Personal information
- Born: 14 September 1952 Waltershausen, Bezirk Erfurt, East Germany
- Died: 11 April 2017 (aged 64) Oberhof

Medal record
Women's Luge
Representing East Germany
Olympic Games
| Gold medal – first place | 1976 Innsbruck | Women's singles |
| Bronze medal – third place | 1972 Sapporo | Women's singles |
World Championships
| Gold medal – first place | 1973 Oberhof | Women's singles |
| Gold medal – first place | 1974 Königssee | Women's singles |
| Gold medal – first place | 1975 Hammarstrand | Women's singles |
| Gold medal – first place | 1977 Igls | Women's singles |
European Championships
| Gold medal – first place | 1973 Königssee | Women's singles |
| Gold medal – first place | 1974 Imst | Women's singles |
| Gold medal – first place | 1975 Olang | Women's singles |
| Silver medal – second place | 1977 Königssee | Women's singles |
| Bronze medal – third place | 1979 Oberhof | Women's singles |

= Margit Schumann =

East German luger (1952–2017)

Margit Schumann (14 September 1952 – 11 April 2017) was an East German luger who competed during the 1970s and early 1980s and was the 1976 Olympic Champion and four-time World Champion. Competing in three Winter Olympics, she won two medals in the women's singles event, a gold in 1976 and a bronze in 1972.

Schumann also won four consecutive gold medals at the FIL World Luge Championships (1973–75, 1977). Her number of championships would not be matched until Sylke Otto (also German) won it in 2000, 2001, 2003, and 2005.

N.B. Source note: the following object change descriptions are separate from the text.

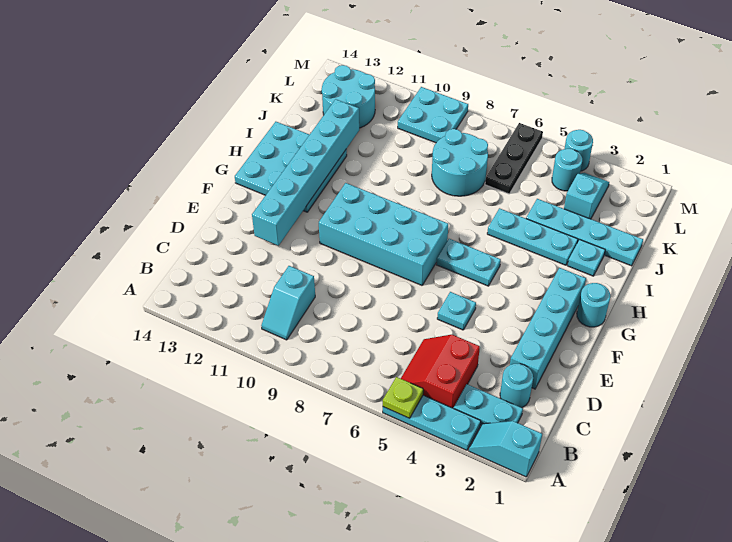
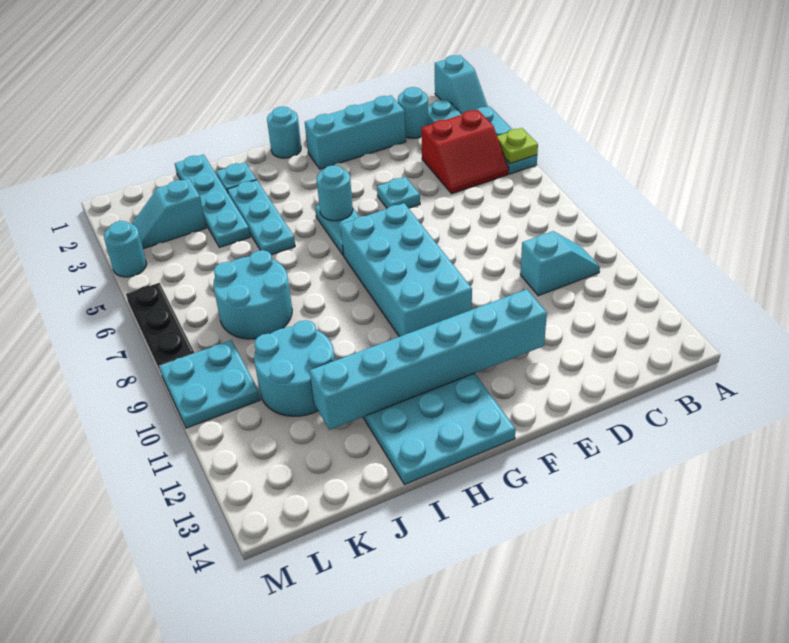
cyan brick D2:G2 level 1 -> cyan brick D2:F2 level 1
black plate K6:M6 level 1 -> black plate M6:M8 level 1
cyan round brick K12:L13 level 1 -> cyan round brick J10:K11 level 1
cyan round brick L4 level 1 -> cyan round brick G5 level 2

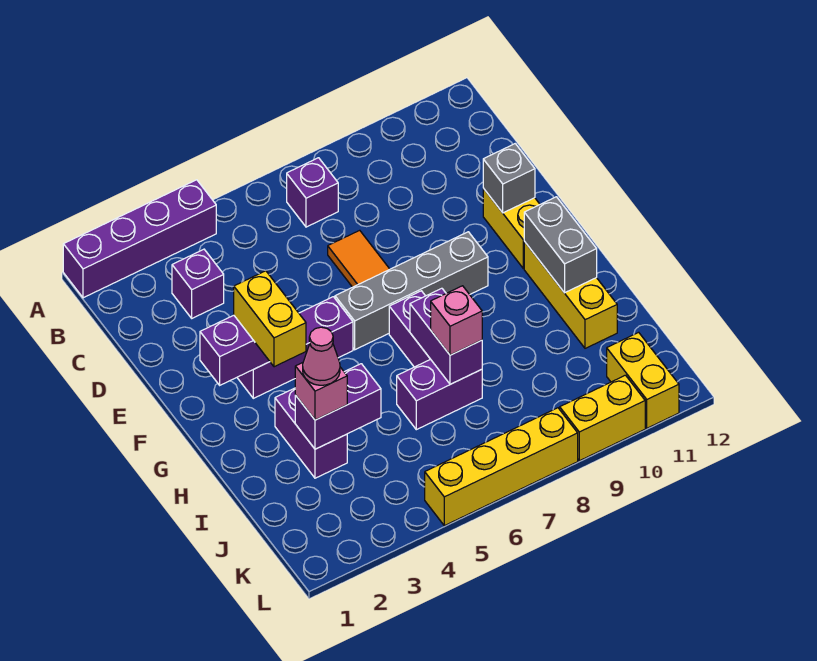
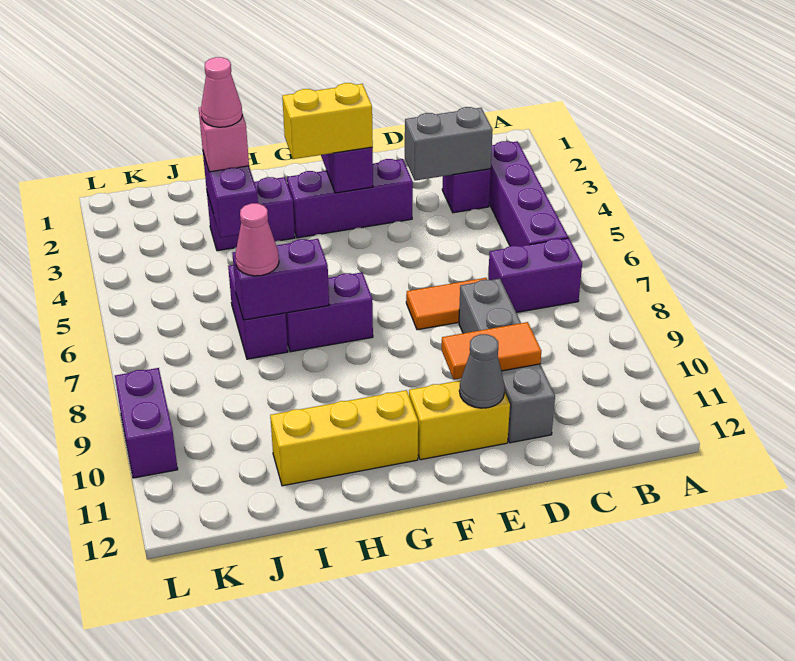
purple brick A1:A4 level 1 -> purple brick B3:B6 level 1
purple brick B7 level 1 -> purple brick B7:C7 level 1
none -> orange tile D10:E10 level 2
grey brick E11 level 2 -> grey cone E11 level 2
purple brick F3:F5 level 1 -> purple brick E3:G3 level 1
grey brick F6:F9 level 1 -> grey brick D8:D11 level 1
grey brick G11:H11 level 2 -> grey brick C3:D3 level 2
pink brick I7 level 3 -> pink cone I7 level 3
yellow brick K11:L11 level 1 -> none
yellow brick L5:L8 level 1 -> none
yellow brick L9:L10 level 1 -> purple brick L9:L10 level 1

At the FIL European Luge Championships, Schumann won five medals with three golds (1973–1975), one silver (1977), and one bronze (1979).

A sixth place at the 1980 Winter Olympics at Lake Placid concluded her career as a competitor, and she moved on to study Sports Sciences at the Academy for Physical Culture in Leipzig, in order to become a specialist trainer in sports sledding. She then began work at Oberhof coaching juniors before she became an East German team selector. After this she took a civilian job with the army. Following reunification in 1990 she took a position as a Personnel specialist with the military Sports Promotion group at Oberhof. Later the Military commissariat posted her to their Psychological Section at Zella-Mehlis.

In 2004, Schumann was among the first three inductees into the International Luge Federation (FIL) Hall of Fame, along with Klaus Bonsack and Paul Hildgartner.

Schumann died on 11 April 2017 in Oberhof at the age of 64.